“I’ve been pestered to do it for years, and there’s something that bothers me about it,” Terry Gilliam told us last summer about the idea of crowd-funding a film. “I think the fact that a couple have managed to pull off something does not mean everybody is going to.” But it looks like the filmmaker has had a change of heart.
With “The Man Who Killed Don Quixote” hopefully/aspiring to shoot this fall, the director is opening up more and more about his plans for the long developing and somewhat cursed project. And he has now revealed that he might just ask you to chip in. Speaking with Swedish site Moviezine, he revealed that he’s now considering going the Kickstarter route (apologies for Google Translate). “I’ve met the man behind ‘Veronica Mars,’ and he says he can [raise] more money for ‘Don Quixote,’ ” Gilliam said. “I have long avoided the idea of crowdfunding, but I think the main thing now is just to get it done so I can move on with my life.”
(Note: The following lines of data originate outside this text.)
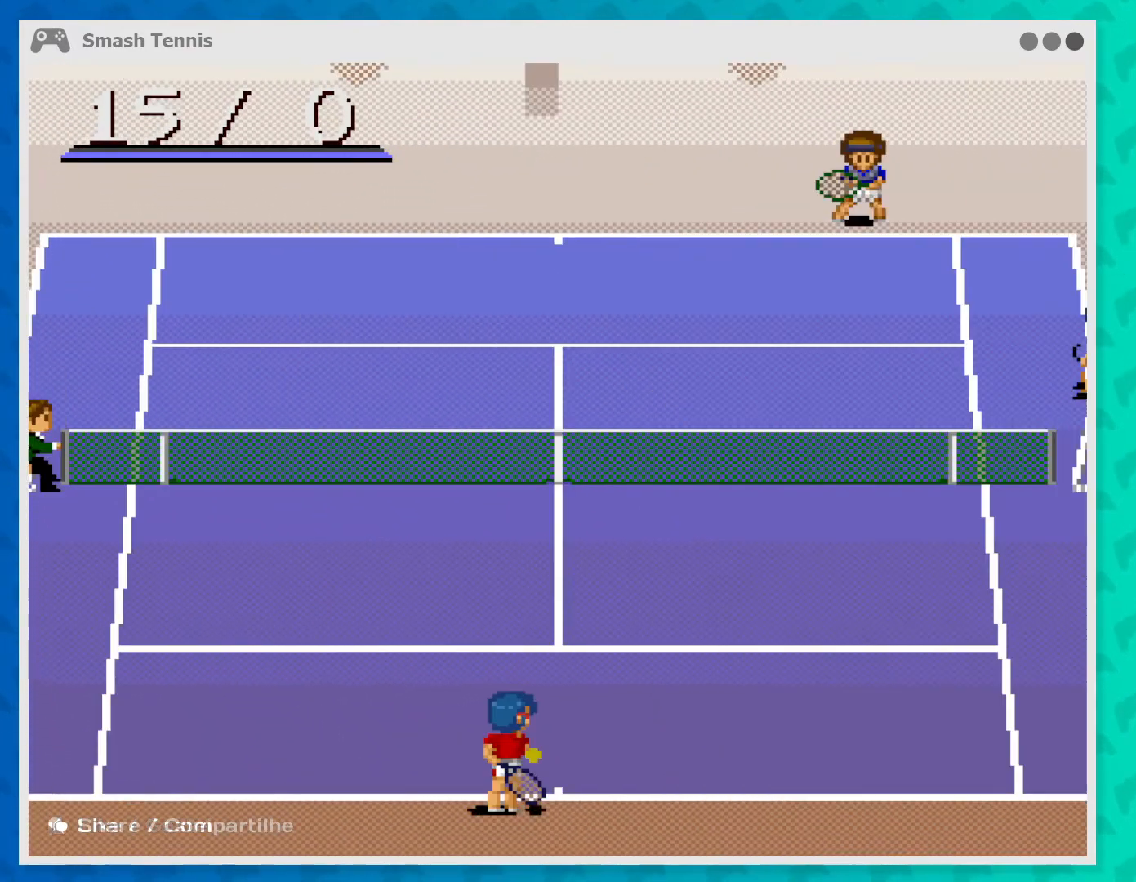
{"buttons": [], "left_stick": "center", "events": []}
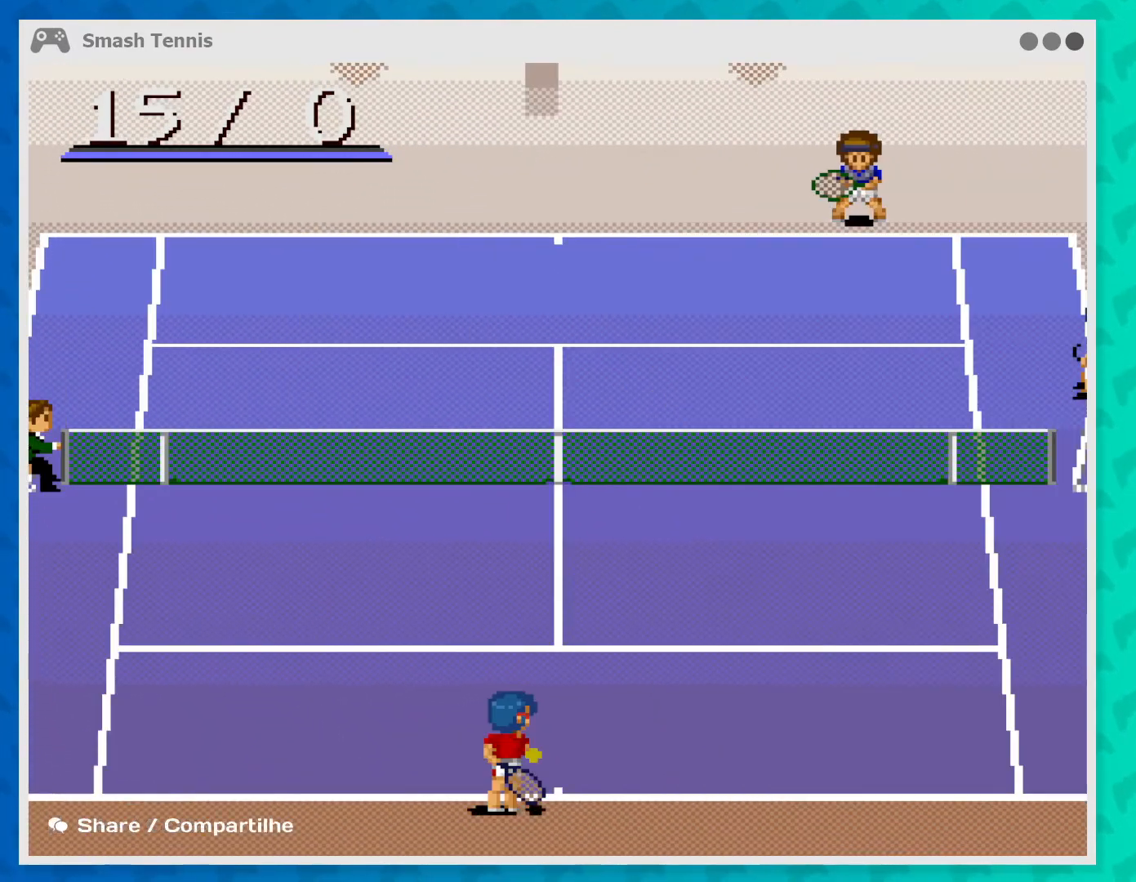
{"buttons": [], "left_stick": "up-left", "events": [[267, "left_stick", "left"], [400, "left_stick", "up-left"]]}
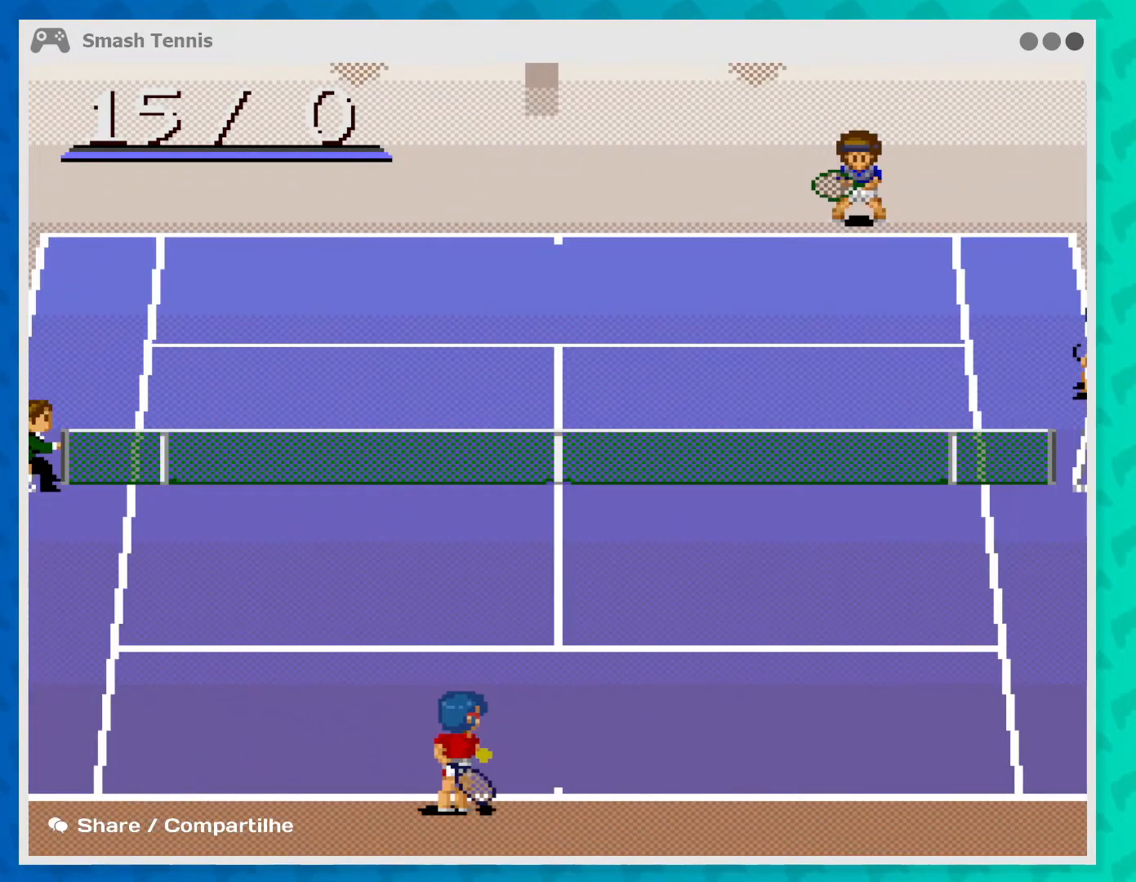
{"buttons": [], "left_stick": "up-left", "events": []}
It’s an interesting turnaround from the director, though he’s probably realizing that in this climate raising the kind of money he needs for ‘Don Quixote’ is probably hard to come by from traditional sources. And he has already said many times about his upcoming “The Zero Theorem,” it’s the smallest budget he’s worked with in years and years. And we can’t imagine he’s being offered much bigger for ‘Quixote.’ Anyway, something to consider for now and we’ll see if it happens.
Meanwhile, Gilliam — who has already revealed he briefly toyed with “Harry Potter” and was eyed for a “Dr. Strangelove” sequel by the late Stanley Kubrick — now reveals another “might have been” with another legendary filmmaker. “There is a script that Fellini wrote that I was offered to do. But I have no desire to, Fellini should do it, but [he’s not here]. I like the idea of movies as a product of a specific person and their environment…,” Gilliam shared. And hard’s to argue with that reasoning, though Gilliam directing Fellini script sort of makes perfect sense.
“The Zero Theorem” opens later this year.